__Extrait choisi__:
La Société veut, il est vrai, que chacun obtienne son droit, mais ce droit n’est que celui que la Société a sanctionné, c’est le droit de la Société et non de chacun.


Moi, au contraire, c’est fort de ma propre puissance que je prends ou que je me donne un droit, et, vis-à-vis de toute puissance supérieure à la mienne, je suis un criminel incorrigible. Possesseur et créateur de mon droit, je ne reconnais d’autre source du droit que — Moi, et non Dieu, ni l’État, ni la Nature, ni même l’Homme avec ses « éternels droits de l’Homme » ; je ne connais pas plus de droit humain que de droit divin.

Droit « en soi et pour soi » : Donc, nullement relatif à moi ! Droit ; « absolu » : Donc, séparé de Moi ! Un être en soi et pour soi ! Un Absolu ! Un Droit éternel à côté d’une Vérité éternelle !

__Liste__:
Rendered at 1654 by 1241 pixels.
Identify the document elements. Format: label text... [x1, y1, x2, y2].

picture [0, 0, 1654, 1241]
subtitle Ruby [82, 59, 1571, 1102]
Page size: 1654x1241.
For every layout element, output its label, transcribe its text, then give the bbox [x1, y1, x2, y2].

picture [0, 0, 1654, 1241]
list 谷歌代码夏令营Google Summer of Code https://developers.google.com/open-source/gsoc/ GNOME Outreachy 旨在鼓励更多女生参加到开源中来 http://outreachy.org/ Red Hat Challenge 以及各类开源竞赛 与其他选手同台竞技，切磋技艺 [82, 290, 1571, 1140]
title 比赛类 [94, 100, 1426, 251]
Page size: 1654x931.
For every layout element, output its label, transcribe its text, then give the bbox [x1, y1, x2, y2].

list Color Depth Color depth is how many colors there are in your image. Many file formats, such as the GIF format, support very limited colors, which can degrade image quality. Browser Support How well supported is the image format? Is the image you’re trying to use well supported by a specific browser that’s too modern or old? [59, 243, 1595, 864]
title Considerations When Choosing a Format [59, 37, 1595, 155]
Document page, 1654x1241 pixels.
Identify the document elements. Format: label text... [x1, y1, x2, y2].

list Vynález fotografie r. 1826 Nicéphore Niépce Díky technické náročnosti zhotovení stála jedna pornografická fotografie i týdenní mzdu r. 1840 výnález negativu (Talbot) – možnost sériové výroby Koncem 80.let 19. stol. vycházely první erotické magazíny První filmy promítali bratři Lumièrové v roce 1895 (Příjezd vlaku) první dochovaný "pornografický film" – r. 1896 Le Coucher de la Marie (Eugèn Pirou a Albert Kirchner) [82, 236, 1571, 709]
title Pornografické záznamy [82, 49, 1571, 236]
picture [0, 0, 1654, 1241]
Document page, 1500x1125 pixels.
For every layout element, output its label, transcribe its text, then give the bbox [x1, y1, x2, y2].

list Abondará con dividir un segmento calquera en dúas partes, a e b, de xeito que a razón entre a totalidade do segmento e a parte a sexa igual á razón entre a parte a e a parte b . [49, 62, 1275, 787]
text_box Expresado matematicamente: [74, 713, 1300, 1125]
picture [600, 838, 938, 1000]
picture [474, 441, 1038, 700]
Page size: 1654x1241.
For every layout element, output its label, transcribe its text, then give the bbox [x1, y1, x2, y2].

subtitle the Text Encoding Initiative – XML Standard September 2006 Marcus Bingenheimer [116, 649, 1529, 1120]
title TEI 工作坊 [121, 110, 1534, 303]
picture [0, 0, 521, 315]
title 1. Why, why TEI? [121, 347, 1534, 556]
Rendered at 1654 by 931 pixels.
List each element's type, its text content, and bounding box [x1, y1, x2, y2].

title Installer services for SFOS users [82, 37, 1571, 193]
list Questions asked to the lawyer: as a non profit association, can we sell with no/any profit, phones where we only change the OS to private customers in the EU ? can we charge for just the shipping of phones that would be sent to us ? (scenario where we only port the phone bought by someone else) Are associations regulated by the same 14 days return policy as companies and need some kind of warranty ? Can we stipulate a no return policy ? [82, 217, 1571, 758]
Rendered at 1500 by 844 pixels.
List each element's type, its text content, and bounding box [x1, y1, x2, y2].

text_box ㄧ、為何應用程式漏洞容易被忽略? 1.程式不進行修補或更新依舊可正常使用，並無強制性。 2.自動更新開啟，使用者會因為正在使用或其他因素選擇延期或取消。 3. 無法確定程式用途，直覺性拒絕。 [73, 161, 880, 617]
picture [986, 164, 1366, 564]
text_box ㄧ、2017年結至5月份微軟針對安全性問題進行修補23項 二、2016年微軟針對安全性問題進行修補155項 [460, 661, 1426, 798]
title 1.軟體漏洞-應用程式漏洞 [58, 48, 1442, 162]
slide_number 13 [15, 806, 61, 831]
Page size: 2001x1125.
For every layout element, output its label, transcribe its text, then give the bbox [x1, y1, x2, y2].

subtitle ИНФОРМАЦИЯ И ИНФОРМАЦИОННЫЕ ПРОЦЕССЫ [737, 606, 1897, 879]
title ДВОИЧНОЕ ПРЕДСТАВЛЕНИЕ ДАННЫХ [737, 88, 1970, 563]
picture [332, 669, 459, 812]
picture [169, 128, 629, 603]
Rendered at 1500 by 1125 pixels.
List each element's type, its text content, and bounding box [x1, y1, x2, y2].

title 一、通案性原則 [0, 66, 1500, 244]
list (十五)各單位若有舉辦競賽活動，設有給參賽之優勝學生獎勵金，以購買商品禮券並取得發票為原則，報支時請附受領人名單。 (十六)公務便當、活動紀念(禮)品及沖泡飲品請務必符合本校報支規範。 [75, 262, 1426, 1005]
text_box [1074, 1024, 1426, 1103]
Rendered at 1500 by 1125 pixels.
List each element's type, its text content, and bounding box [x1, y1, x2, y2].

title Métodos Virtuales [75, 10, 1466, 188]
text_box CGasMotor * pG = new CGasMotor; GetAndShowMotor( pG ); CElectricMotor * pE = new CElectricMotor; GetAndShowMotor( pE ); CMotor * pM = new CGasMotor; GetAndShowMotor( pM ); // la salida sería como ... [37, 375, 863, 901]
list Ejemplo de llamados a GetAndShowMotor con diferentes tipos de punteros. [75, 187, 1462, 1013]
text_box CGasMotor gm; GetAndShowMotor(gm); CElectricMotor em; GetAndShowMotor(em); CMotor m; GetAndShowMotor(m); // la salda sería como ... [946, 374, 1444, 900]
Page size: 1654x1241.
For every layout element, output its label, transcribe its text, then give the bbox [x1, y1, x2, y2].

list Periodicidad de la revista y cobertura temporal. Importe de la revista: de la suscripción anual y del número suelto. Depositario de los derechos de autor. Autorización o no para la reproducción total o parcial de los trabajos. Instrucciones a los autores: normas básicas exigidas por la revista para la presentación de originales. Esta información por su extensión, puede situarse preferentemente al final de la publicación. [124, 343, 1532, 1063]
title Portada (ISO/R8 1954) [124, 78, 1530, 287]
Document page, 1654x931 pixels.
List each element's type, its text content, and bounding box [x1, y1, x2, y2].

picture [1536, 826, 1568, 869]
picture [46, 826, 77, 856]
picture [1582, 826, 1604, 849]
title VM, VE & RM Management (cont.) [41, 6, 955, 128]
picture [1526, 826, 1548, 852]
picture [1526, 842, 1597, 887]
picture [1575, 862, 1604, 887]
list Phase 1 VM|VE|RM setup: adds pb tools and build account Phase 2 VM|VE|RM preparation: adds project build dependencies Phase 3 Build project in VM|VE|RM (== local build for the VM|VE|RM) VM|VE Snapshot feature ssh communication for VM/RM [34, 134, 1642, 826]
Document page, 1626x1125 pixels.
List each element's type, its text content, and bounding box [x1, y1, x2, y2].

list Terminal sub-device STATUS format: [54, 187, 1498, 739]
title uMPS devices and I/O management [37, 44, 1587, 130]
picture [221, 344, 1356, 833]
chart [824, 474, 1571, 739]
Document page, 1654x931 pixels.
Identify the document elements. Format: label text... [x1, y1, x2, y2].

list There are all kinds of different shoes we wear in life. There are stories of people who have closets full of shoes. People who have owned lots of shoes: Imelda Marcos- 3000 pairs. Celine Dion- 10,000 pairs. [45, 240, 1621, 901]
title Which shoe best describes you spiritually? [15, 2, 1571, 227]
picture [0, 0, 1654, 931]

__Consigne__: Pouvez-vous transcrire sans rien changer tout le passage de l'extrait sur le droit qui va de « Moi, au contraire, c’est » jusqu'à « de droit divin. » ?

__Réponse attendue__:
Moi, au contraire, c’est fort de ma propre puissance que je prends ou que je me donne un droit, et, vis-à-vis de toute puissance supérieure à la mienne, je suis un criminel incorrigible. Possesseur et créateur de mon droit, je ne reconnais d’autre source du droit que — Moi, et non Dieu, ni l’État, ni la Nature, ni même l’Homme avec ses « éternels droits de l’Homme » ; je ne connais pas plus de droit humain que de droit divin.